General anesthesia induction was continued following cough cessation or 1 min after fentanyl injection with midazolam 0.05 mg/kg, propofol 1.5-2.5 mg/kg and cisatracurium 0.2 mg/kg to facilitate endotracheal intubation or laryngeal mask insertion. Mechanical ventilation was controlled with tidal volume of 8 ml/kg, at a respiratory rate of 12 breaths/min. The beginning of pretreated-dexmedetomidine use was recorded at 0 min (T0). MAP, HR, and SpO2 were recorded at T0, 3 min (T1), 6 min (T2), 9 min (T3) and 12 min (T4) after the beginning of pretreatment. Side effects of dexmedetomidine, such as bradycardia, hypertension, hypotension, and respiratory depression were recorded during the course. Ephedrine was used if MAP < 60 mmHg or the decrease of MAP > 30% of the basal data. Atropine was used if HR < 50 beats/min or the decrease of HR > 30% of the basal data. The relevant measures taken to deal with the side effects were also recorded.
Sample size determination
In our preliminary study, the incidence of FIC was 48%. A power analysis was performed using the incidence of FIC as the primary variable. We hypothesized that certain dose of 10-min dexmedetomidine priming infusion could reduce the incidence of FIC to 15%. To detect this deference with 90% power at a 5% significance level, 40 patients would be necessary in each group. Therefore, we recruited 45 patients for each group to allow missing data.
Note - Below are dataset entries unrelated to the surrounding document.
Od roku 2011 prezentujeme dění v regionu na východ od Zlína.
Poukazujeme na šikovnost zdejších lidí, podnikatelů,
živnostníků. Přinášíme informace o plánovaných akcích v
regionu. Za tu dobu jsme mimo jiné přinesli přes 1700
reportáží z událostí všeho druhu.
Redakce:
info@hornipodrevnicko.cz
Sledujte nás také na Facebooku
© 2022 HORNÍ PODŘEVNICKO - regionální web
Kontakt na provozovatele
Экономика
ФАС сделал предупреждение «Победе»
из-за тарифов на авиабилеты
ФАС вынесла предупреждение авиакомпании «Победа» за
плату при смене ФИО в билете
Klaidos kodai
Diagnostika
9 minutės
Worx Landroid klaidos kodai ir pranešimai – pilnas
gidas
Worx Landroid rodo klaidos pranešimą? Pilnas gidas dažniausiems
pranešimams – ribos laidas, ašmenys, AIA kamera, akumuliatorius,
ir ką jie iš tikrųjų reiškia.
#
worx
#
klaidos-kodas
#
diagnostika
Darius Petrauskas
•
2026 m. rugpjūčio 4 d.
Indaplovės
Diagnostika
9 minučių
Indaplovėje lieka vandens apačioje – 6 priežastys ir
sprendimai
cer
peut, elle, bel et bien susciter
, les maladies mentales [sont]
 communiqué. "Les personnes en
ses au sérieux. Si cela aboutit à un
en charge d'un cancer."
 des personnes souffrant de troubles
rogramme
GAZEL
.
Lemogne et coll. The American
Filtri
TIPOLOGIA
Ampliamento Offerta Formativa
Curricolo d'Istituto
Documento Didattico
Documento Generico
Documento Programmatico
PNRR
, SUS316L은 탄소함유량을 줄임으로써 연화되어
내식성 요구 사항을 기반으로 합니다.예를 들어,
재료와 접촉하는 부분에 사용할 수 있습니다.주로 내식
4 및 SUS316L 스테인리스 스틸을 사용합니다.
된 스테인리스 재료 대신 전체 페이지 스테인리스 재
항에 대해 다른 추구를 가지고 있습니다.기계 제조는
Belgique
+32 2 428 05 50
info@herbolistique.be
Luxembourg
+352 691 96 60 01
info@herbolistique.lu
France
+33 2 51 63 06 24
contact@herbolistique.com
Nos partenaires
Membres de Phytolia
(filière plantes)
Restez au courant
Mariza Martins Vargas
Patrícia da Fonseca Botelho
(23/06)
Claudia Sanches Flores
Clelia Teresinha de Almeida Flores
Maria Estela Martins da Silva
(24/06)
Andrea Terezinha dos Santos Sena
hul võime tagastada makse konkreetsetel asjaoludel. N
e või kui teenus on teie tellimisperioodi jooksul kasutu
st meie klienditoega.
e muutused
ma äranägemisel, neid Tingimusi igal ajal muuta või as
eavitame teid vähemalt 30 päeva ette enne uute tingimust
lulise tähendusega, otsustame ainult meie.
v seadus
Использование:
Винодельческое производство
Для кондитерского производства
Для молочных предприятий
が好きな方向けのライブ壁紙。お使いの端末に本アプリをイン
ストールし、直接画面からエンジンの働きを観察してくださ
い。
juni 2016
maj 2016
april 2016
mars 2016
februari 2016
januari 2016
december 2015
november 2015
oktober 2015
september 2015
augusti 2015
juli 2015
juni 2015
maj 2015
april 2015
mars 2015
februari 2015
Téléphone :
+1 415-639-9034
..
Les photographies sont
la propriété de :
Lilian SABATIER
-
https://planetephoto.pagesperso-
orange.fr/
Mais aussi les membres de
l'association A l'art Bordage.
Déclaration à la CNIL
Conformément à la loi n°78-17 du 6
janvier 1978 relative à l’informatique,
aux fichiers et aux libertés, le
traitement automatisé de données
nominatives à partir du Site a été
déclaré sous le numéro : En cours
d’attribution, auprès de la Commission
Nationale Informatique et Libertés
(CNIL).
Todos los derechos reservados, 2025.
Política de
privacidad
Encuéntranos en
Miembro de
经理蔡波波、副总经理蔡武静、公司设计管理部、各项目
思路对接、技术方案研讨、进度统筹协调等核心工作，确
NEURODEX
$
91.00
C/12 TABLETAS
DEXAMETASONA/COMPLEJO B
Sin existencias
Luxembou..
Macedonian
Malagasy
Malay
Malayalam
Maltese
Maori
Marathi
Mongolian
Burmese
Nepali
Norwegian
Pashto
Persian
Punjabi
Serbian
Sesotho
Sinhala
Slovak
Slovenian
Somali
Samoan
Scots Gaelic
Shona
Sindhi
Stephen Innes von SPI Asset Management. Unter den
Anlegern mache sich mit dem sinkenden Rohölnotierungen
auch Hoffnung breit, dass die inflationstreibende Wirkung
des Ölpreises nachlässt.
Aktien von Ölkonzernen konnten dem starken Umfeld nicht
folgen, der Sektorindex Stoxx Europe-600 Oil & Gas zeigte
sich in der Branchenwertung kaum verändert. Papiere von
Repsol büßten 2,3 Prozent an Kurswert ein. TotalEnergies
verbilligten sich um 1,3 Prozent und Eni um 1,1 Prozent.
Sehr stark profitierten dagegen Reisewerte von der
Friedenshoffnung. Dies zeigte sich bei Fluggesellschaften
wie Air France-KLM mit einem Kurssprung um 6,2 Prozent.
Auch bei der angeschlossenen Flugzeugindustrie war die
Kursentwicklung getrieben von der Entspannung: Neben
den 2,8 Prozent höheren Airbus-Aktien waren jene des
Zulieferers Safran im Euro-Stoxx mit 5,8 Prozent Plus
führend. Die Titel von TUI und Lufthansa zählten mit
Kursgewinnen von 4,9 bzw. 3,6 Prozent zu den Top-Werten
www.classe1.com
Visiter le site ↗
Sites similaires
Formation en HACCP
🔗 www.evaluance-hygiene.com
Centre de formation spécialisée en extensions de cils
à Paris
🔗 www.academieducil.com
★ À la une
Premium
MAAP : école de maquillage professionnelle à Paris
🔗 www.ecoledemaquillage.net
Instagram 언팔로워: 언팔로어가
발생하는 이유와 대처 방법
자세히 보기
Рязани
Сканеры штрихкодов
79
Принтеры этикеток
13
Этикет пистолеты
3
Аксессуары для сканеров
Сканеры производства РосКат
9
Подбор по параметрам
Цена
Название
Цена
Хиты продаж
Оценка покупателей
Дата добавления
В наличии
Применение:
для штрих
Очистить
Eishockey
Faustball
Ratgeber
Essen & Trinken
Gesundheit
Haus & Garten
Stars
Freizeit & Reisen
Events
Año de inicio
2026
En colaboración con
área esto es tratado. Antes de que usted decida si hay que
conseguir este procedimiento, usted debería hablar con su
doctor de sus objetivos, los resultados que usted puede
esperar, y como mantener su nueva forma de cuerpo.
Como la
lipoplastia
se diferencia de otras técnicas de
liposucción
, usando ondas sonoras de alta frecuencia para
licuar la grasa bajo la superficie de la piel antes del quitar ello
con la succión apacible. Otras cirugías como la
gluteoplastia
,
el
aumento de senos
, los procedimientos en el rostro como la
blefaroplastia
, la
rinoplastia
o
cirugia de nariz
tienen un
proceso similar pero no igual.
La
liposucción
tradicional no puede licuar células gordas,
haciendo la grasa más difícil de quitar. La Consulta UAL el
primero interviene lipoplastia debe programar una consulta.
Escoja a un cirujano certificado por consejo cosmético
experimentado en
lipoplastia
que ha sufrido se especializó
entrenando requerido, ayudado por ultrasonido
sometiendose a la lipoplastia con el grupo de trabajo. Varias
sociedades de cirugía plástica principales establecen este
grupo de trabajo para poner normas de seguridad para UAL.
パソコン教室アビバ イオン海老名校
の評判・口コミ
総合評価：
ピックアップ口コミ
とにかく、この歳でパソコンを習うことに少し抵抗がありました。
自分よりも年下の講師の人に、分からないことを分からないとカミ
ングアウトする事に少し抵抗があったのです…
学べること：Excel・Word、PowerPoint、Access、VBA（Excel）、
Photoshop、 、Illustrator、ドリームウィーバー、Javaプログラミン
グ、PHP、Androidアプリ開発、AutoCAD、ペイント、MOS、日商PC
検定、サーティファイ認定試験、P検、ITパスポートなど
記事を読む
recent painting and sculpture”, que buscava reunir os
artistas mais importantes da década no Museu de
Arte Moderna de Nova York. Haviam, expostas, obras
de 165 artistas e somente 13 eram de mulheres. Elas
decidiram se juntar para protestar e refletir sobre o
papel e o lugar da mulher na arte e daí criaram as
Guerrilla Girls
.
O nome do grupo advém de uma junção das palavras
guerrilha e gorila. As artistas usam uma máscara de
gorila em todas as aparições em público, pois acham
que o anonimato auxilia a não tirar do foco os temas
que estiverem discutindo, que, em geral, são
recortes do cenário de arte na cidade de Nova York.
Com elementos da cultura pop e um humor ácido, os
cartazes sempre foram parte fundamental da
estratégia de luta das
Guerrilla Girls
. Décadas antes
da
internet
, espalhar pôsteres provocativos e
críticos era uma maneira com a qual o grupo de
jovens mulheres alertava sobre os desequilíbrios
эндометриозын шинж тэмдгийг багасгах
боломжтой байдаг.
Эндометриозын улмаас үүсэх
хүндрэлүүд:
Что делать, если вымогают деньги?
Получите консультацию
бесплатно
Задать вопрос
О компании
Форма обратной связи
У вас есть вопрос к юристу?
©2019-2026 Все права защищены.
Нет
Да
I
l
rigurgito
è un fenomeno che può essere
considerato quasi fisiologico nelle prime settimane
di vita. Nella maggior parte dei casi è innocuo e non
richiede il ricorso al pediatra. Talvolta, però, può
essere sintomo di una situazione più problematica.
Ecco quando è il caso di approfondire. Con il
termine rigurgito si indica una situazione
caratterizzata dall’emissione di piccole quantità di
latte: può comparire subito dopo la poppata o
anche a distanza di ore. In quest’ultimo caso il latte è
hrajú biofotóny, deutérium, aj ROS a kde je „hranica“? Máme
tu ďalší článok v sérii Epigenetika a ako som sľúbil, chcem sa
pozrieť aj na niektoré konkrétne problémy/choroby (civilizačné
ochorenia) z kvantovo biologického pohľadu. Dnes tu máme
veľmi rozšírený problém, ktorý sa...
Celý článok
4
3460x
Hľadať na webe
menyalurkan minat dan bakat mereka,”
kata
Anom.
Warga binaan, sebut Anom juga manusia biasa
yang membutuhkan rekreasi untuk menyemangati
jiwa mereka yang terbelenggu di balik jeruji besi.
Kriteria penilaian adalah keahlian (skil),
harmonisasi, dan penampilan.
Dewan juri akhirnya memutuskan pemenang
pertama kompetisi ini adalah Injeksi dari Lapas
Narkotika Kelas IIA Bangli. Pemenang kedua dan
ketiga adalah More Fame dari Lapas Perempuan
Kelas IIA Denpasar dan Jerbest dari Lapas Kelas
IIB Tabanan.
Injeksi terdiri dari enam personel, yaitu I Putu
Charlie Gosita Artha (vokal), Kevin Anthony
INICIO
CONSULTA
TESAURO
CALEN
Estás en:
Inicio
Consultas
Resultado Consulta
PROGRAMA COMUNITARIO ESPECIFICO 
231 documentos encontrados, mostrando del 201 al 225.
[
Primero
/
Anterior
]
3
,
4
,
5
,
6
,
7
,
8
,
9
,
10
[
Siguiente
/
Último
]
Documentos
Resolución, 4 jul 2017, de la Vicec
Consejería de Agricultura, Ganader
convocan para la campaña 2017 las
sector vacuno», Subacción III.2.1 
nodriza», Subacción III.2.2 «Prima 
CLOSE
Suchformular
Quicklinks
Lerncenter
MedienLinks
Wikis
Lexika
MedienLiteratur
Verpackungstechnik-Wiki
Statistical analysis was performed using Statistical Product for Social Sciences (SPSS) software 19.0 for windows. Data were expressed as mean ± SD, number, proportion, or percentage. Quantitative variables were analyzed using one-way ANOVA with repeated measures between groups. One-way ANOVA and post Hoc Bonferroni multiple comparison test were used to compare differences of vital signs between groups after dexmedetomidine infusion and fentanyl injection. Ordinal data were compared with the Kruskal-Wallis test followed, when indicated, with Dunn’s multiple comparison tests. P value of < 0.05 was considered statistically significant.